SCM came up with a way to add a moving drilling unit to a milling machine, Trcalek says. “After a piece was milled, this drilling unit, working off limit switches and other things, would follow the piece and drill the holes where we wanted them, on the fly, which meant the piece didn’t have to stop,” Trcalek explains. The result was a machine that gave Kent Moore the production capacity it needed, while also enabling the company to eliminate its humidity related door failures.
That was in 1992. At the time, Kent Moore bought two of the specially designed machines, because it wanted a back-up, says Trcalek. Thanks to the SCM technology, “I think our door failures since that time due to humidity have probably been zero. It definitely corrected the problem,” he observes. And while Trcalek can’t quantify the resultant savings, he says the most important benefit was the improved relationship with Kent Moore’s customers.
“When we stopped having failures, we weren’t holding up our customers’ houses from closing, or having to go out and replace parts after they closed,” Trcalek relates. “So the amount of service that we had to dedicate to fixing the problem just went away, and probably more important was the improvement in our customers’ perception of our quality.”
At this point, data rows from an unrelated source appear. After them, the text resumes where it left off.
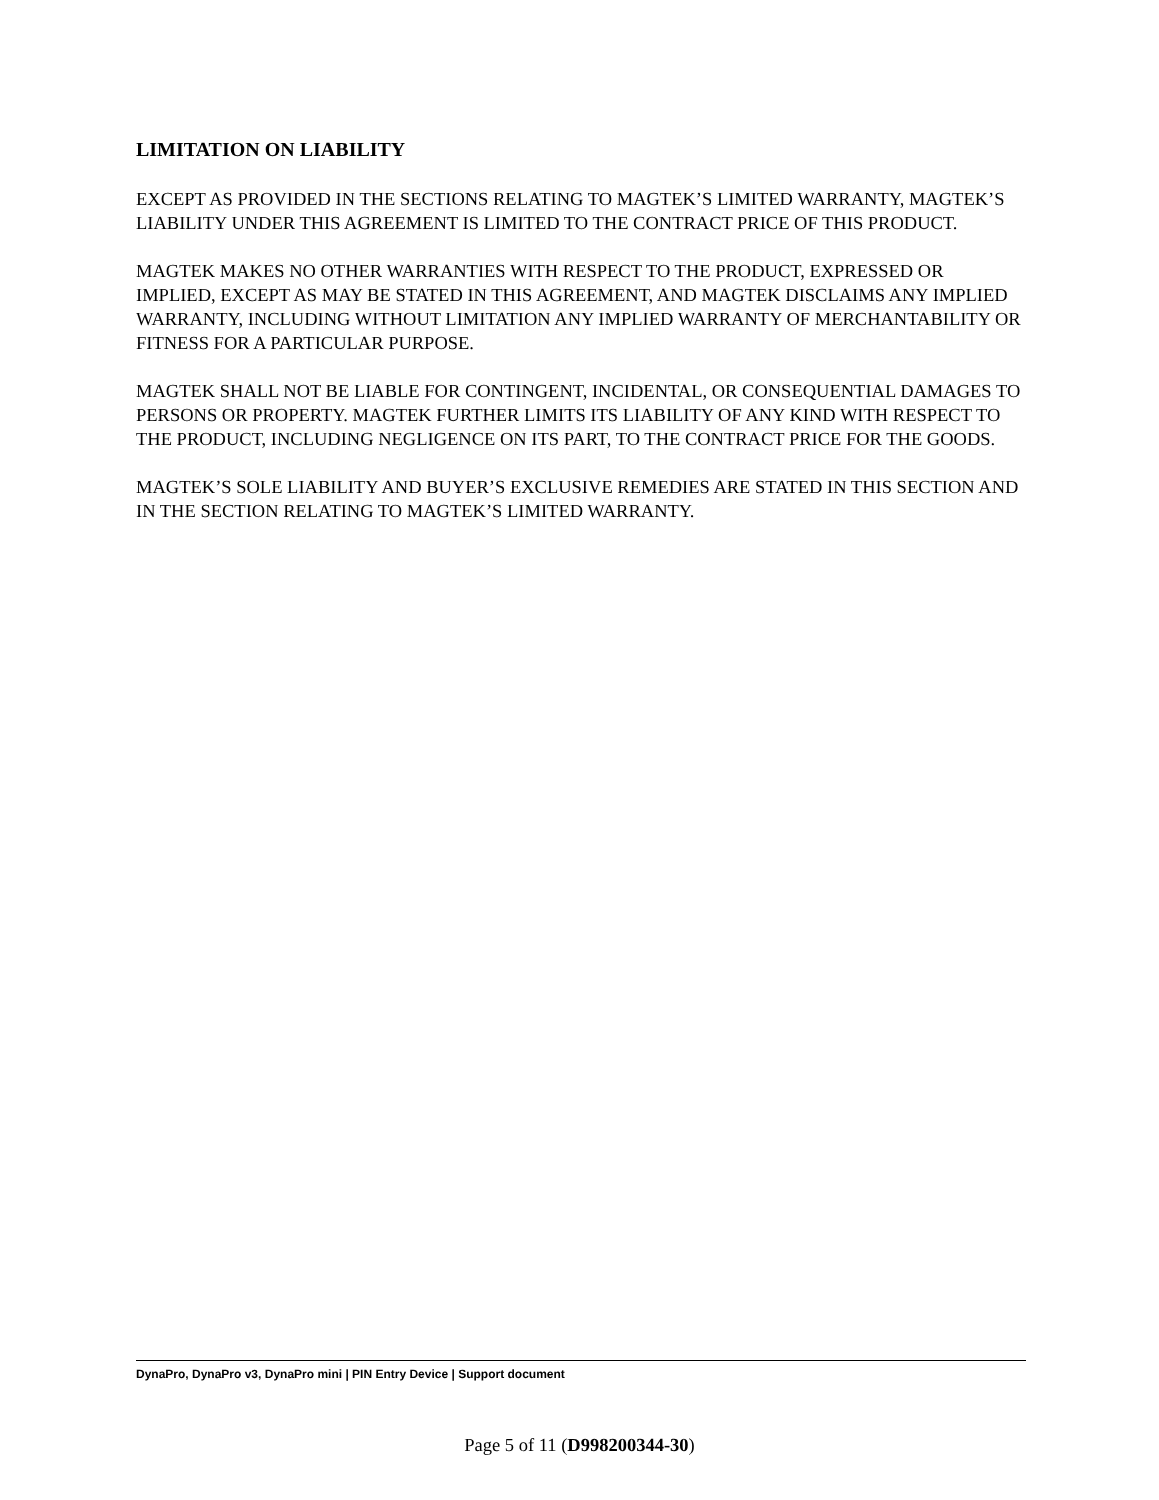LIMITATION ON LIABILITY
EXCEPT AS PROVIDED IN THE SECTIONS RELATING TO MAGTEK’S LIMITED WARRANTY, MAGTEK’S LIABILITY UNDER THIS AGREEMENT IS LIMITED TO THE CONTRACT PRICE OF THIS PRODUCT.
MAGTEK MAKES NO OTHER WARRANTIES WITH RESPECT TO THE PRODUCT, EXPRESSED OR IMPLIED, EXCEPT AS MAY BE STATED IN THIS AGREEMENT, AND MAGTEK DISCLAIMS ANY IMPLIED WARRANTY, INCLUDING WITHOUT LIMITATION ANY IMPLIED WARRANTY OF MERCHANTABILITY OR FITNESS FOR A PARTICULAR PURPOSE.
MAGTEK SHALL NOT BE LIABLE FOR CONTINGENT, INCIDENTAL, OR CONSEQUENTIAL DAMAGES TO PERSONS OR PROPERTY. MAGTEK FURTHER LIMITS ITS LIABILITY OF ANY KIND WITH RESPECT TO THE PRODUCT, INCLUDING NEGLIGENCE ON ITS PART, TO THE CONTRACT PRICE FOR THE GOODS.
MAGTEK’S SOLE LIABILITY AND BUYER’S EXCLUSIVE REMEDIES ARE STATED IN THIS SECTION AND IN THE SECTION RELATING TO MAGTEK’S LIMITED WARRANTY.
DynaPro, DynaPro v3, DynaPro mini | PIN Entry Device | Support document
Page 5 of 11 (D998200344-30)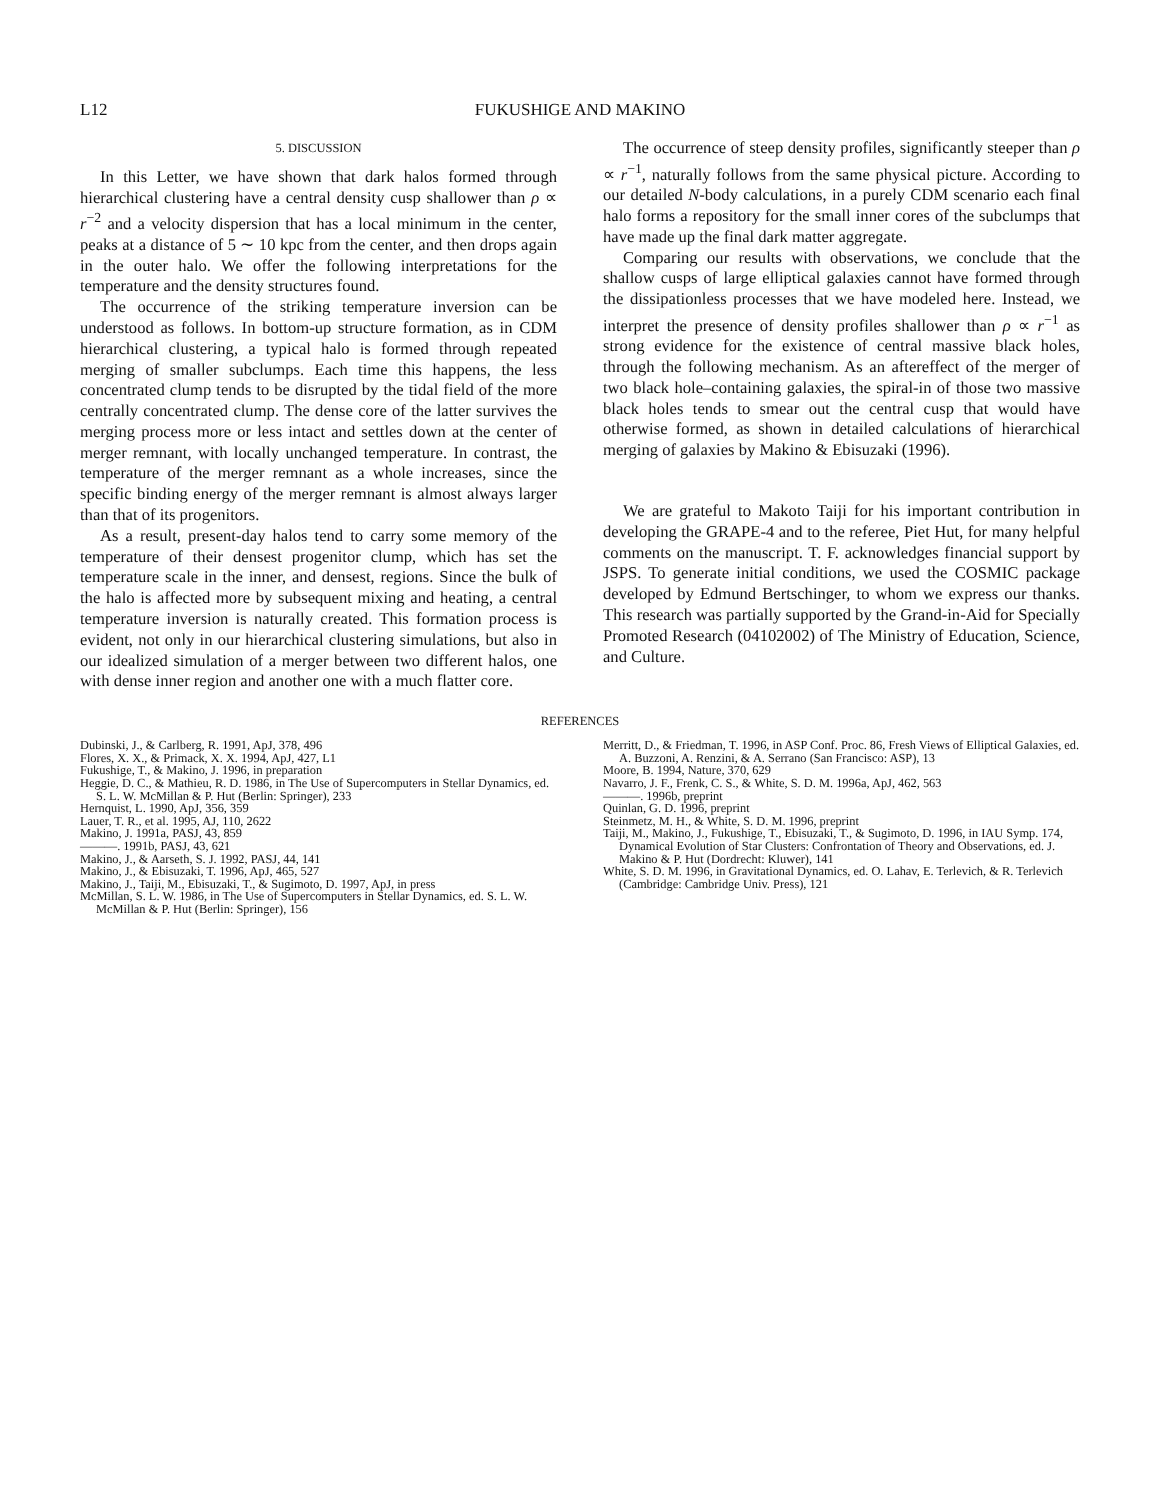L12 FUKUSHIGE AND MAKINO
5. DISCUSSION
In this Letter, we have shown that dark halos formed through hierarchical clustering have a central density cusp shallower than ρ ∝ r<sup>−2</sup> and a velocity dispersion that has a local minimum in the center, peaks at a distance of 5 ∼ 10 kpc from the center, and then drops again in the outer halo. We offer the following interpretations for the temperature and the density structures found.
The occurrence of the striking temperature inversion can be understood as follows. In bottom-up structure formation, as in CDM hierarchical clustering, a typical halo is formed through repeated merging of smaller subclumps. Each time this happens, the less concentrated clump tends to be disrupted by the tidal field of the more centrally concentrated clump. The dense core of the latter survives the merging process more or less intact and settles down at the center of merger remnant, with locally unchanged temperature. In contrast, the temperature of the merger remnant as a whole increases, since the specific binding energy of the merger remnant is almost always larger than that of its progenitors.
As a result, present-day halos tend to carry some memory of the temperature of their densest progenitor clump, which has set the temperature scale in the inner, and densest, regions. Since the bulk of the halo is affected more by subsequent mixing and heating, a central temperature inversion is naturally created. This formation process is evident, not only in our hierarchical clustering simulations, but also in our idealized simulation of a merger between two different halos, one with dense inner region and another one with a much flatter core.
The occurrence of steep density profiles, significantly steeper than ρ ∝ r<sup>−1</sup>, naturally follows from the same physical picture. According to our detailed N-body calculations, in a purely CDM scenario each final halo forms a repository for the small inner cores of the subclumps that have made up the final dark matter aggregate.
Comparing our results with observations, we conclude that the shallow cusps of large elliptical galaxies cannot have formed through the dissipationless processes that we have modeled here. Instead, we interpret the presence of density profiles shallower than ρ ∝ r<sup>−1</sup> as strong evidence for the existence of central massive black holes, through the following mechanism. As an aftereffect of the merger of two black hole–containing galaxies, the spiral-in of those two massive black holes tends to smear out the central cusp that would have otherwise formed, as shown in detailed calculations of hierarchical merging of galaxies by Makino & Ebisuzaki (1996).
We are grateful to Makoto Taiji for his important contribution in developing the GRAPE-4 and to the referee, Piet Hut, for many helpful comments on the manuscript. T. F. acknowledges financial support by JSPS. To generate initial conditions, we used the COSMIC package developed by Edmund Bertschinger, to whom we express our thanks. This research was partially supported by the Grand-in-Aid for Specially Promoted Research (04102002) of The Ministry of Education, Science, and Culture.
REFERENCES
Dubinski, J., & Carlberg, R. 1991, ApJ, 378, 496
Flores, X. X., & Primack, X. X. 1994, ApJ, 427, L1
Fukushige, T., & Makino, J. 1996, in preparation
Heggie, D. C., & Mathieu, R. D. 1986, in The Use of Supercomputers in Stellar Dynamics, ed. S. L. W. McMillan & P. Hut (Berlin: Springer), 233
Hernquist, L. 1990, ApJ, 356, 359
Lauer, T. R., et al. 1995, AJ, 110, 2622
Makino, J. 1991a, PASJ, 43, 859
———. 1991b, PASJ, 43, 621
Makino, J., & Aarseth, S. J. 1992, PASJ, 44, 141
Makino, J., & Ebisuzaki, T. 1996, ApJ, 465, 527
Makino, J., Taiji, M., Ebisuzaki, T., & Sugimoto, D. 1997, ApJ, in press
McMillan, S. L. W. 1986, in The Use of Supercomputers in Stellar Dynamics, ed. S. L. W. McMillan & P. Hut (Berlin: Springer), 156
Merritt, D., & Friedman, T. 1996, in ASP Conf. Proc. 86, Fresh Views of Elliptical Galaxies, ed. A. Buzzoni, A. Renzini, & A. Serrano (San Francisco: ASP), 13
Moore, B. 1994, Nature, 370, 629
Navarro, J. F., Frenk, C. S., & White, S. D. M. 1996a, ApJ, 462, 563
———. 1996b, preprint
Quinlan, G. D. 1996, preprint
Steinmetz, M. H., & White, S. D. M. 1996, preprint
Taiji, M., Makino, J., Fukushige, T., Ebisuzaki, T., & Sugimoto, D. 1996, in IAU Symp. 174, Dynamical Evolution of Star Clusters: Confrontation of Theory and Observations, ed. J. Makino & P. Hut (Dordrecht: Kluwer), 141
White, S. D. M. 1996, in Gravitational Dynamics, ed. O. Lahav, E. Terlevich, & R. Terlevich (Cambridge: Cambridge Univ. Press), 121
Those first machines were the beginning of what has since turned into a continuing successful relationship between Kent Moore and the Italian supplier. In 1989, the Texas company had moved from a 10,000 square foot facility to a larger, 80,000 square foot building, and had room to add more equipment as its business expanded, Trcalek says. For the original two SCM machines, Kent Moore had specified a stacked tooling system that enabled each of the machines to adjust automatically between two different door profiles. But a couple of months later, the company bought a third SCM machine, this one equipped with capability to handle eight different profiles, says Trcalek.
And in the intervening years, Kent Moore has purchased a number of additional machines from SCM, including sanding machines and routers, as well as more sophisticated machining centers. In most cases, the machines have been commissioned by Kent Moore to meet specific needs or requirements. “We don’t have any binding allegiance to SCM or anyone else. When we want to buy a piece of equipment, we talk to a lot of people,” Trcalek points out. “But nine times out of 10, SCM comes up with the best solution. I don’t think there’s anything that we’ve ever asked for that they said they couldn’t do,” he adds, “and we have some pretty outlandish requests, at times.”
Productivity gains
Since about 1994, Kent Moore has seen its annual sales grow from around $14 million to $45 million, says Trcalek. “Not all of that growth is due to the equipment, but a lot of our profit is because of the equipment, because the investment we made in the technology has allowed us to maintain or improve our quality,” he says.
While Kent Moore has only slightly increased the size of its workforce over the last decade, the SCM machines have contributed greatly to improved productivity at the company, Trcalek adds. “My figures show that we were producing 10 doors per employee per shift in the early to mid-1990s,” he notes. “And today, we’re averaging 22 doors per employee.”